Located 45km (28 miles) southeast of Turpan, Gaochang was founded during the Han dynasty as a garrison town to supply troops engaged in the conquest of the "Western Regions." Gaochang rose to prominence, becoming the capital of the region and maintaining its influence even when it passed from Chinese hands. Xuanzang visited in A.D. 630, and the king of Gaochang was so impressed by his preaching that he took the young monk captive. Xuanzang went on a hunger strike and was released with a promise to return. He wriggled out of his pledge, returning to China by the southern Silk Route. In any event, the king was dead before he returned, as Turpan returned to Chinese control.

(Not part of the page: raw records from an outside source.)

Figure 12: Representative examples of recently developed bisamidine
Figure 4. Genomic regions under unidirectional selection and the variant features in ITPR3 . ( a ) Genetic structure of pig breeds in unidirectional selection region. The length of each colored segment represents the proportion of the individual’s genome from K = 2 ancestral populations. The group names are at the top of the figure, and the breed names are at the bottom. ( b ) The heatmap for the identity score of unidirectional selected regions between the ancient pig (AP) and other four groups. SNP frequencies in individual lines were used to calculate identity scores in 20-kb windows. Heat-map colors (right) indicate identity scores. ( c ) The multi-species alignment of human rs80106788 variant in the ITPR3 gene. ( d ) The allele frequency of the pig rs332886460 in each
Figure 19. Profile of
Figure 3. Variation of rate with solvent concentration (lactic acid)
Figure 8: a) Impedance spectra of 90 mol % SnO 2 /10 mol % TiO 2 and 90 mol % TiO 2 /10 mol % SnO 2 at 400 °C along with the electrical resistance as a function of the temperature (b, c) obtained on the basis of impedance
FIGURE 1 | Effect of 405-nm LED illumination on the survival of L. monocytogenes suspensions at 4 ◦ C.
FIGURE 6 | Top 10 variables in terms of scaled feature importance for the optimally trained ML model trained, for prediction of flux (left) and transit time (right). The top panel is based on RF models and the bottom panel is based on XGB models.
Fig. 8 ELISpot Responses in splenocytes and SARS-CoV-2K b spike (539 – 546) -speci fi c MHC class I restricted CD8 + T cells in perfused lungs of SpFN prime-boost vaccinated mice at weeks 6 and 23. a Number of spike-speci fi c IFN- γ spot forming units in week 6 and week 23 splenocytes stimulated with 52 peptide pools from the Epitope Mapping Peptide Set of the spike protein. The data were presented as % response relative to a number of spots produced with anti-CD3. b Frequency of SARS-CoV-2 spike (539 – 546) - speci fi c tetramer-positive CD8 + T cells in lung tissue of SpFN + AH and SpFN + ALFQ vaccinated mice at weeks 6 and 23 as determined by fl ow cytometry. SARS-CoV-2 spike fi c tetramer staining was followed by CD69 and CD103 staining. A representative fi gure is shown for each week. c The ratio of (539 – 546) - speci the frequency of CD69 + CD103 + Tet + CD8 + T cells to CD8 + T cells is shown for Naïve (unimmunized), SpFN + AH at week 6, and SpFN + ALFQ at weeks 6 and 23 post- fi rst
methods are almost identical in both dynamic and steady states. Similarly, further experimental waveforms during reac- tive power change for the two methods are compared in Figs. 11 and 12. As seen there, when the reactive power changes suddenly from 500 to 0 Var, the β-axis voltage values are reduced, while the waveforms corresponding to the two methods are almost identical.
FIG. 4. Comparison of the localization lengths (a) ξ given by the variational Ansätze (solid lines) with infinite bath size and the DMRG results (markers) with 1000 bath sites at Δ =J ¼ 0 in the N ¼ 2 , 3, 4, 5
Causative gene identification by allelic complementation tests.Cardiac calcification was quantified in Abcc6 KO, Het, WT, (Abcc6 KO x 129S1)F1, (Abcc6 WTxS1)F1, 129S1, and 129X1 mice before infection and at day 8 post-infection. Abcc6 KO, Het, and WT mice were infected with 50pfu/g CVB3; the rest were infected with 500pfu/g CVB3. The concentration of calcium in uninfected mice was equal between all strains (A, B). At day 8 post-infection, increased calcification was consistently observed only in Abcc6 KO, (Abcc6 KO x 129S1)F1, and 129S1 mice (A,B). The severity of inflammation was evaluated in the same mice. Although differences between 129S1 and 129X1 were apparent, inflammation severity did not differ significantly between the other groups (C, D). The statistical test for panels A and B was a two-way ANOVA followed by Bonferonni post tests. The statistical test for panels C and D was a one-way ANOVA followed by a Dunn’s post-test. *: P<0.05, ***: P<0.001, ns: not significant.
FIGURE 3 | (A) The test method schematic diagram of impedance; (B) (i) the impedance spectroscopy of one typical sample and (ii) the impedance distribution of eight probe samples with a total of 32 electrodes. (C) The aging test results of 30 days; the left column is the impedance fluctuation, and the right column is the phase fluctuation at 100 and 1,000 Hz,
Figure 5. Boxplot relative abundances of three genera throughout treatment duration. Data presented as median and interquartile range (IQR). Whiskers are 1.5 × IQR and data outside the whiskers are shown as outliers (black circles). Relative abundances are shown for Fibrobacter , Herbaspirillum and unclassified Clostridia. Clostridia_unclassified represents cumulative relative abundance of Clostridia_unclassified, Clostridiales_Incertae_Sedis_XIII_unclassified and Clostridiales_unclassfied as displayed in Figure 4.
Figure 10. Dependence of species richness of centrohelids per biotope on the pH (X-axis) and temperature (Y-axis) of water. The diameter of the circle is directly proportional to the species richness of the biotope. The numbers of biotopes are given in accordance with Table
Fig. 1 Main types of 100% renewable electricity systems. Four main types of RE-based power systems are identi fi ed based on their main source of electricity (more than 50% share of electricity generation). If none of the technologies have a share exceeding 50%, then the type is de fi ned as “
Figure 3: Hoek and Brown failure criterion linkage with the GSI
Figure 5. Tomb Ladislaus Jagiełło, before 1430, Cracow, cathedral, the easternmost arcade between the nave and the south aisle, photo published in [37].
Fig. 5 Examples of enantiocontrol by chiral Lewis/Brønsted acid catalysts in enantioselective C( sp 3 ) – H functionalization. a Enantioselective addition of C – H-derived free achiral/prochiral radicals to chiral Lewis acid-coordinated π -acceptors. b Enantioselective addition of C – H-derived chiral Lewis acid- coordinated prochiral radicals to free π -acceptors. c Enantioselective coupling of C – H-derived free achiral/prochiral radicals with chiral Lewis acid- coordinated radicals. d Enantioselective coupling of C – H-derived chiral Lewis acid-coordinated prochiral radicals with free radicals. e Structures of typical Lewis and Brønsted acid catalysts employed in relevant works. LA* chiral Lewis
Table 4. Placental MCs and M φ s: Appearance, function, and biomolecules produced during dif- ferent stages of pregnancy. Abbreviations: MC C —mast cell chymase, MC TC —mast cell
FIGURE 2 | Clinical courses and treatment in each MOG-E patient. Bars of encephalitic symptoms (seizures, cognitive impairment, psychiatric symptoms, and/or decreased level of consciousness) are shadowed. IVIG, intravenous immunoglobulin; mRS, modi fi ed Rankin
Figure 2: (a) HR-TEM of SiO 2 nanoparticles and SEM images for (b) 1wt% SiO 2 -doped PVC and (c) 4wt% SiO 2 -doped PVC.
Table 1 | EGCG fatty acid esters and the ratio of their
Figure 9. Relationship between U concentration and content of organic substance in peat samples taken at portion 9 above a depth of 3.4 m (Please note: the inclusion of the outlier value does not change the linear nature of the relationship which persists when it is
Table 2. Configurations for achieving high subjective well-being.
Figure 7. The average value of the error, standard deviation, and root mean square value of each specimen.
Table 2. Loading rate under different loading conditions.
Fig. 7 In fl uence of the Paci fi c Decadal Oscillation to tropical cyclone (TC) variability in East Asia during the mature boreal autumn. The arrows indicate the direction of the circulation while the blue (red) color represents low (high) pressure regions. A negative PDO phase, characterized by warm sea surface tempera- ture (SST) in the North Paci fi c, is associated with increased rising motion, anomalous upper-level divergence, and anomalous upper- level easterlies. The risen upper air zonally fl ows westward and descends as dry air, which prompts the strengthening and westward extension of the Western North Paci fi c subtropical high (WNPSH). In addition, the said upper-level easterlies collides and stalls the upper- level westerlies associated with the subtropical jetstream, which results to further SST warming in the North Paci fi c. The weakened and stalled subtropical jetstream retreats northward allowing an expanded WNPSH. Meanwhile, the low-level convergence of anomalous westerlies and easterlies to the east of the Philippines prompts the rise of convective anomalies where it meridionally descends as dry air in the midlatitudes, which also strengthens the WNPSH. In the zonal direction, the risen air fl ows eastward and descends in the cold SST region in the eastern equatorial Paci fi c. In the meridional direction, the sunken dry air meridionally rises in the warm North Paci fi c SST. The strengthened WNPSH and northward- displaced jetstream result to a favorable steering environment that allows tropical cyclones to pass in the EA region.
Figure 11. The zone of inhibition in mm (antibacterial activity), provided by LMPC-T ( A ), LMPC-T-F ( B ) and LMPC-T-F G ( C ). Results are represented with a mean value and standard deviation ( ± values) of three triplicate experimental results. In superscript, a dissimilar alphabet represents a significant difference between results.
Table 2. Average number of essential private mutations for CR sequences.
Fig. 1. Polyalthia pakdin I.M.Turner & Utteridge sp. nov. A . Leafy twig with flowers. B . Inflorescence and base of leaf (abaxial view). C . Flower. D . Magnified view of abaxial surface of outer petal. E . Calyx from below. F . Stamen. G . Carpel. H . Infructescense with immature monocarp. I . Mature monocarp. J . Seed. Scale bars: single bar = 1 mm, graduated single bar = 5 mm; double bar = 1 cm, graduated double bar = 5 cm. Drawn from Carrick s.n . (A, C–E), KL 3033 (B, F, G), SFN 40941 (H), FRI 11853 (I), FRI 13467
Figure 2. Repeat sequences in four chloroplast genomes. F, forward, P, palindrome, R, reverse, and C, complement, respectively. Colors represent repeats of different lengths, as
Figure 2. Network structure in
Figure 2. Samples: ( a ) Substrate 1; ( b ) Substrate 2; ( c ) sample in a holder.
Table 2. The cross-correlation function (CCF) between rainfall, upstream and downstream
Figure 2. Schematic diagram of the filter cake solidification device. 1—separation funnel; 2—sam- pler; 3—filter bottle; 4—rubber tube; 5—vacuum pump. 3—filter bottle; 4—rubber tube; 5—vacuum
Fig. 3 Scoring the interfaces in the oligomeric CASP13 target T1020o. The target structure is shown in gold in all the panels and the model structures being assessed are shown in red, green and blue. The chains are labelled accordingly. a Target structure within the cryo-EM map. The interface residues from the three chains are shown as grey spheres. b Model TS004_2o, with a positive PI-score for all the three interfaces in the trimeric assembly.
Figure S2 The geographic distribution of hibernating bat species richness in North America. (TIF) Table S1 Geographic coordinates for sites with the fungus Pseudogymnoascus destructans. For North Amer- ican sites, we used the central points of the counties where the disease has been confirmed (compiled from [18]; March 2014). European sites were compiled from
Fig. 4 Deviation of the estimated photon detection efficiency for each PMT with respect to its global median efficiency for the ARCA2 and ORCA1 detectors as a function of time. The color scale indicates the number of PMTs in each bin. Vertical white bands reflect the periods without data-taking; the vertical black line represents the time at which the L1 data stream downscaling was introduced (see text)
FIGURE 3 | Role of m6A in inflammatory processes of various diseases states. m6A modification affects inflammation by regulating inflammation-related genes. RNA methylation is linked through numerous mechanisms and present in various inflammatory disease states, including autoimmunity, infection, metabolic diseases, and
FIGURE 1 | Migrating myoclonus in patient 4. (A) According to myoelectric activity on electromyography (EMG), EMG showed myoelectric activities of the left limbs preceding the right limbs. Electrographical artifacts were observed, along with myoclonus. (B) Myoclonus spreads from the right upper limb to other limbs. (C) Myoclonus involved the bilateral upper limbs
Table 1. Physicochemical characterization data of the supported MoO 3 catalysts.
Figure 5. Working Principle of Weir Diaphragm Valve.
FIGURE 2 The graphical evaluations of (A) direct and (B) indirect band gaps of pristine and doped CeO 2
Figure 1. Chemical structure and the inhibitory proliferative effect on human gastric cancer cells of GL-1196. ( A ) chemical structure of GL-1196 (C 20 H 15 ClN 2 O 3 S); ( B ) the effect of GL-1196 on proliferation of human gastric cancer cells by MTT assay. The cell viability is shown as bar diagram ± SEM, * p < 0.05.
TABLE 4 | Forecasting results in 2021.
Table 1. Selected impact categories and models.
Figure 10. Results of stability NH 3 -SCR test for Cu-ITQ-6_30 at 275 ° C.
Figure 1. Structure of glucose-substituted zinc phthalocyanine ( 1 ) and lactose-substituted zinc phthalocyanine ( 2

During the Tang dynasty, Gaochang was a thriving artistic and spiritual center for Buddhism and Manichaeism, and most relics recovered by Albert von Le Coq, Stein, and Chinese archaeologists date from this period. There is a Manichean shrine northeast of the city walls, but the contents of its library were thrown into a river 5 years before Le Coq arrived. The man feared "the unholy nature of the writings and . . . that the Chinese might use the discovery as a pretext for fresh extortions."

Gaochang is a significant site, but aside from the city walls and the restored Buddhist temple, the weathered mud-brick buildings are hard to discern.